Odd’s sole dirty secret is that he can see dead people. They don’t speak, but they interact with him, communicating their needs and feelings with surprising clarity. And boy, they are a needy bunch, demanding from Odd actions in the real world that they themselves can no longer perform. Finding and apprehending murderers, preventing mass killings, comforting Elvis (yes, that Elvis, an awfully emotional fellow) – that’s every day for Odd Thomas, and the main reason why despite his sharp mind and surprising levels of learning he wants to work as a short-order cook in a local grill. Or an assistant in a tire shop. Preferably forever.
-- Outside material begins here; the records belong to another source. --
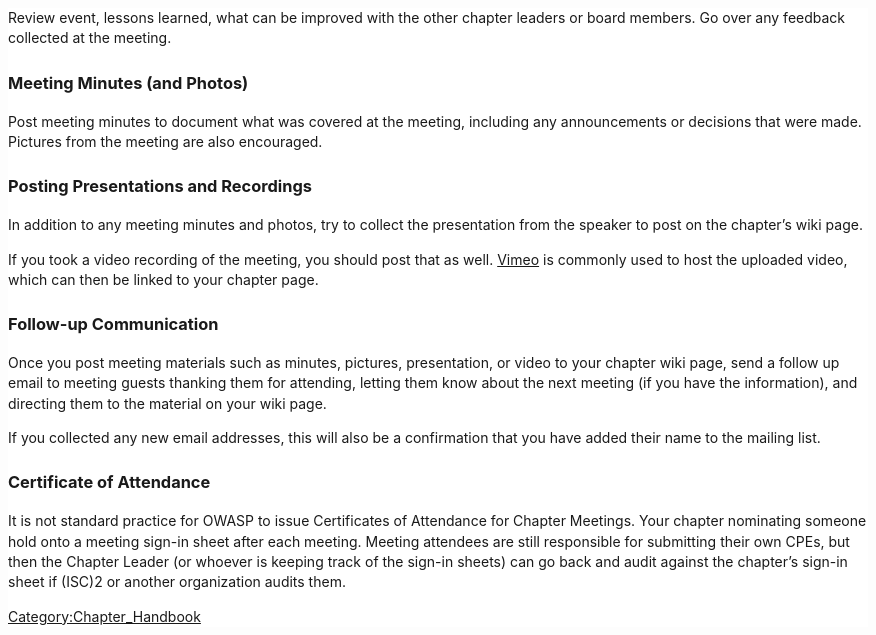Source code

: Review event, lessons learned, what can be improved with the other
chapter leaders or board members. Go over any feedback collected at the
meeting.

### Meeting Minutes (and Photos)

Post meeting minutes to document what was covered at the meeting,
including any announcements or decisions that were made. Pictures from
the meeting are also encouraged.

### Posting Presentations and Recordings

In addition to any meeting minutes and photos, try to collect the
presentation from the speaker to post on the chapter’s wiki page.

If you took a video recording of the meeting, you should post that as
well. [Vimeo](http://www.vimeo.com/) is commonly used to host the
uploaded video, which can then be linked to your chapter page.

### Follow-up Communication

Once you post meeting materials such as minutes, pictures, presentation,
or video to your chapter wiki page, send a follow up email to meeting
guests thanking them for attending, letting them know about the next
meeting (if you have the information), and directing them to the
material on your wiki page.

If you collected any new email addresses, this will also be a
confirmation that you have added their name to the mailing list.

### Certificate of Attendance

It is not standard practice for OWASP to issue Certificates of
Attendance for Chapter Meetings. Your chapter nominating someone hold
onto a meeting sign-in sheet after each meeting. Meeting attendees are
still responsible for submitting their own CPEs, but then the Chapter
Leader (or whoever is keeping track of the sign-in sheets) can go back
and audit against the chapter’s sign-in sheet if (ISC)2 or another
organization audits them.

[Category:Chapter_Handbook](Category:Chapter_Handbook "wikilink")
But the world catches up to him quickly, and Odd faces a terrifying threat. When demonic bodachs swarm his sleepy town in anticipation of slaughter, it falls to Odd Thomas to find the guilty party and prevent a mass killing. Does he rise to the challenge? You really don’t need to ask 😉.
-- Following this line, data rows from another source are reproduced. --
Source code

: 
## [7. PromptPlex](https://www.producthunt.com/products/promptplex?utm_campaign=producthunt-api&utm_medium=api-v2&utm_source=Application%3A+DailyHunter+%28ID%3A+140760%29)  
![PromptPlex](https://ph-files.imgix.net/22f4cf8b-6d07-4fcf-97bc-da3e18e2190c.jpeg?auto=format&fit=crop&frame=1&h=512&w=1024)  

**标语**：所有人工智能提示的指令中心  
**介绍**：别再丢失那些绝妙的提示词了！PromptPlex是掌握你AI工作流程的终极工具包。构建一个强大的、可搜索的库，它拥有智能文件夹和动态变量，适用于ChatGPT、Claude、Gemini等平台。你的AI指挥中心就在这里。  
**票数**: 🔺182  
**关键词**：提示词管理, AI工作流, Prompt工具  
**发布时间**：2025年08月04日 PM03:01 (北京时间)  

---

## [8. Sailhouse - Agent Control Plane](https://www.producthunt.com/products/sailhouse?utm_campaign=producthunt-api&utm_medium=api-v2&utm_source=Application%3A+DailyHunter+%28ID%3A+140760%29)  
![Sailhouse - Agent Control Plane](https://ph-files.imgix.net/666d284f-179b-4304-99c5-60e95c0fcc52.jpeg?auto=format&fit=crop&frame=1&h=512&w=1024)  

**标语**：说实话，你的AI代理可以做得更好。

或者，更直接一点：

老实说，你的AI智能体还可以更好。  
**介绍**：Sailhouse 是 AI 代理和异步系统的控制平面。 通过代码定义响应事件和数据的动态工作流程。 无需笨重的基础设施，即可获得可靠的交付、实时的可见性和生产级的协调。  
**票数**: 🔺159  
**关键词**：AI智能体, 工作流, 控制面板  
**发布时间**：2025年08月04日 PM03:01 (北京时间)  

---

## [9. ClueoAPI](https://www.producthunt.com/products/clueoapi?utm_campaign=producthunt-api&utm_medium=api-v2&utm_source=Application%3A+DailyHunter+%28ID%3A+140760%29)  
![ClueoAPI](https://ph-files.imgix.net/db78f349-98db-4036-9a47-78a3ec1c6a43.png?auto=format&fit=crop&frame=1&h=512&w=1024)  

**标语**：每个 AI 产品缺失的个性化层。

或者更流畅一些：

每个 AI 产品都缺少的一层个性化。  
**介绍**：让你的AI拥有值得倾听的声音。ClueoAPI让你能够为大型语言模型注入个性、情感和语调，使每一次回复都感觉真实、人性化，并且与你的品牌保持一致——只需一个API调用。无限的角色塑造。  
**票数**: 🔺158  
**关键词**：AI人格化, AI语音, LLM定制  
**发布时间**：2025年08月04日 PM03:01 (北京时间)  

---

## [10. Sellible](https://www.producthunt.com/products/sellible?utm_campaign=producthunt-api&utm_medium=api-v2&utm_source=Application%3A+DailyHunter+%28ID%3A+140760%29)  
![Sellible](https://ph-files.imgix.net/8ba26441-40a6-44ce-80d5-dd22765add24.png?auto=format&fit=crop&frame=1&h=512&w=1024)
So: obviousness, holier-than-thou attitude, literal, at times rather clunky interpretation of a moral fable as a genre, strongly asserted Catholic worldview, manifest improbabilities in the psychological makeup of our protagonist (don’t get me started on his parents)… And yet, all those caveats aside, I enjoyed reading Odd Thomas. And I must say one thing for Koontz; that guy knows the meaning of “atmosphere.” Odd Thomas simply oozes atmosphere, building a foreboding feeling of threat pervading the novel with menacing slowness and enviable surety. It’s there, constantly and unavoidably, like a storm cloud on the horizon. It fills even the most innocuous scenes: the description of Pico Mundo streets at noon in the middle of the hot New Mexican summer, filled with sunlight and heat, and crisscrossed by the dark shades of branches; a pair eating ice cream in a mall; a discussion with a friend at his house. There are also certain supernatural elements adding a touch of uncanny to the very mundane world in which Odd Thomas is an exception: the creepy anthropomorphic hounds of Hell, bodachs, sniffing around for the promise of carnage; the uncanny room in a abandoned hovel in the poor suburbs of the town, hiding cold and baleful back door to parallel universe – or maybe devil’s wardrobe? Yes, there is a pronounced traditional Christian/Catholic undercurrent in this novel: evil as a sentient force actively fighting against good, satanism as an ideology and a form of religion, the idea of Providence, the underlying concept of sainthood… As I said, a moral fable/horror/modern Wild West thriller 😉.
All in all, I enjoyed this story surprisingly much. While I have no intention of coming back to Odd Thomas’s world, because I feel that: 1) a moral fable – in any disguise – works best in solitude, and any concept of series based on this idea is rather off-putting, threatening to cover the same ground over and over again, 2) I’m not buying into the concept of modernized sainthood, and 3) this is a solid self-contained story, any sequels to which seem simply redundant, I found Odd Thomas to be an entertaining, thrilling and bewilderingly touching book. The ending surprised me (and now I ruined it for everybody, I’m pretty sure you’ll all be on the lookout now for surprises and clues throughout the book 😉), and this happens rarely enough these days that it deserves an additional star.